(Working data)
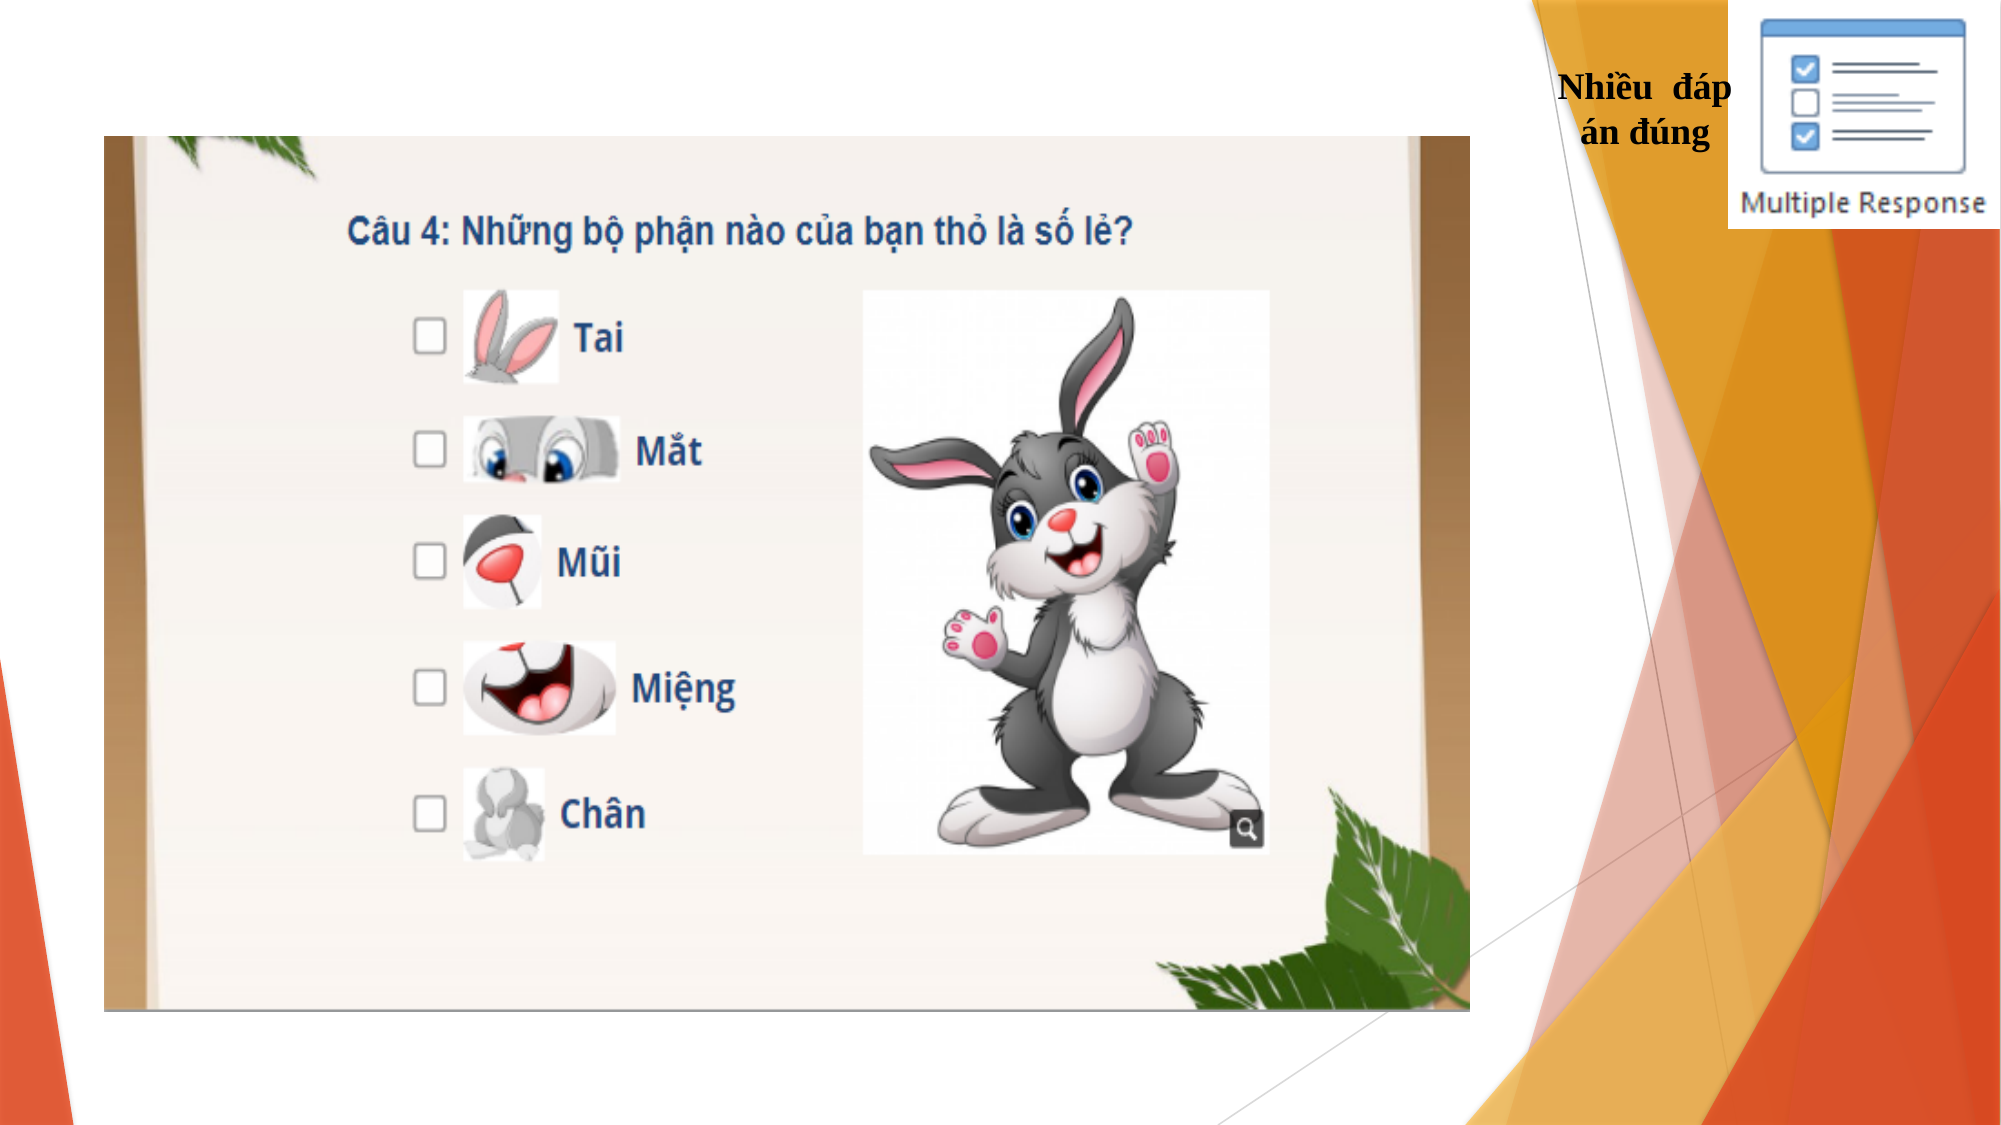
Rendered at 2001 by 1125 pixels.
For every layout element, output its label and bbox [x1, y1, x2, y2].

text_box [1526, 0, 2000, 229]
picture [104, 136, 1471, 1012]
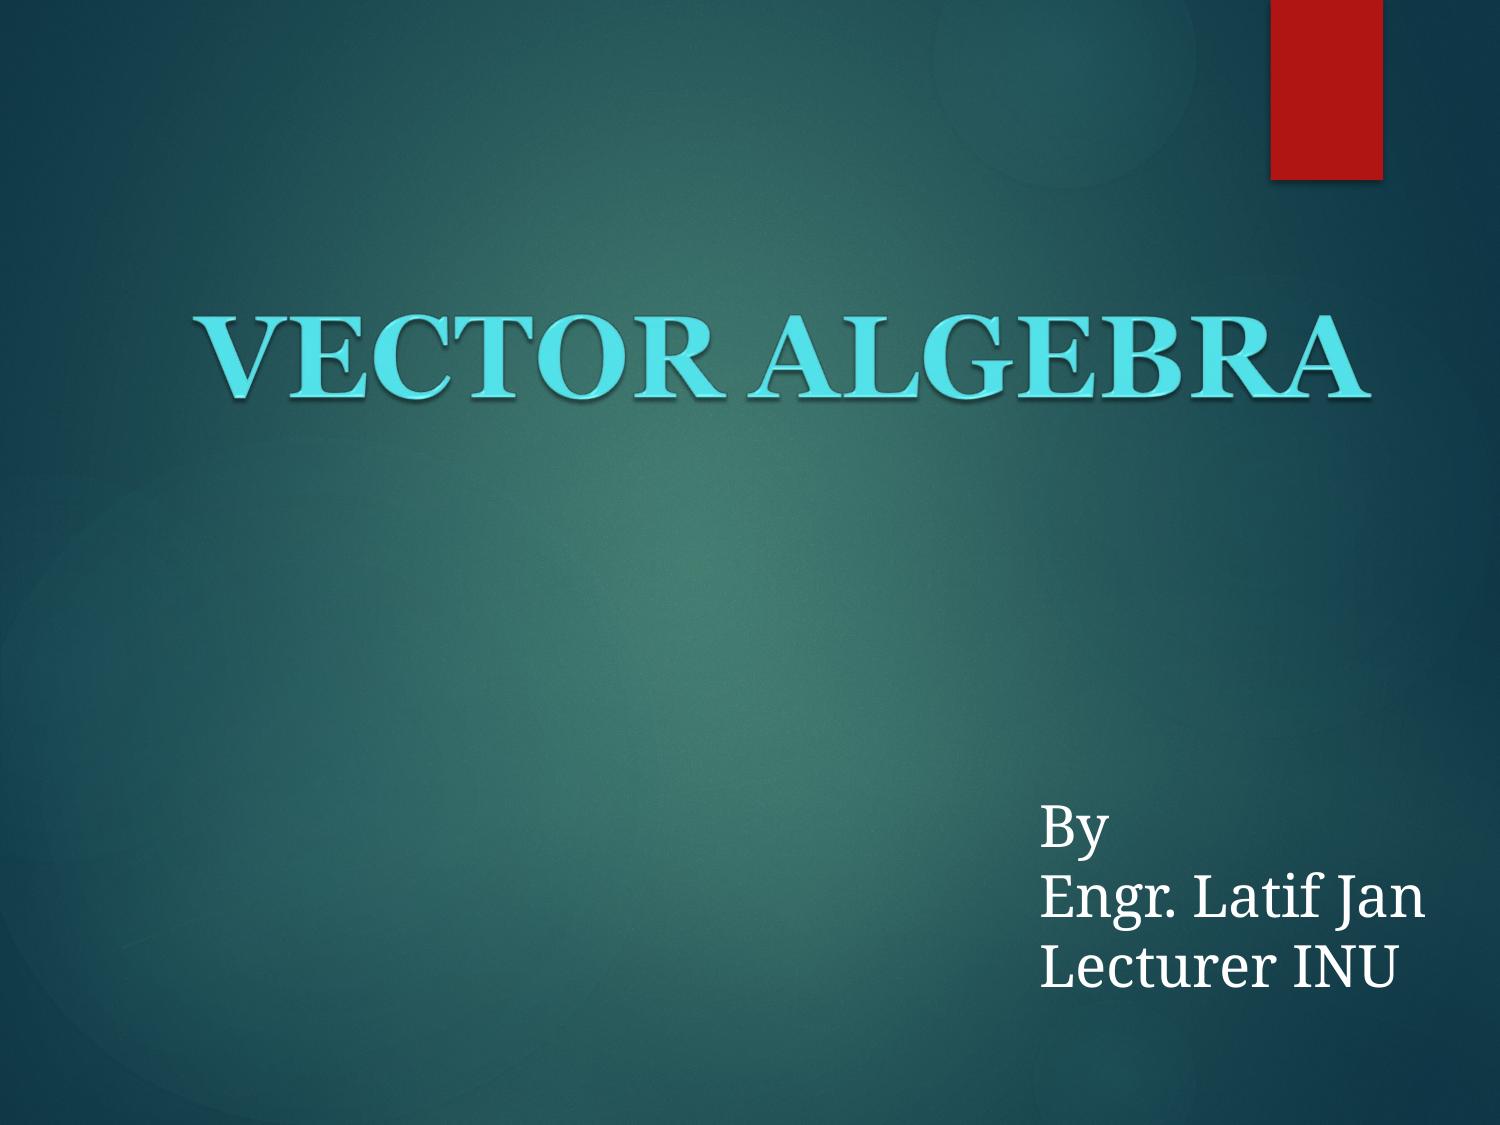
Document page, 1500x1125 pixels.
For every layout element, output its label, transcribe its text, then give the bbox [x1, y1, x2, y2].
(End Working data)
§ Job
If a line in the data contains the string "pixels", count it, then give the total and nothing else.

§ Reply to the exercise
2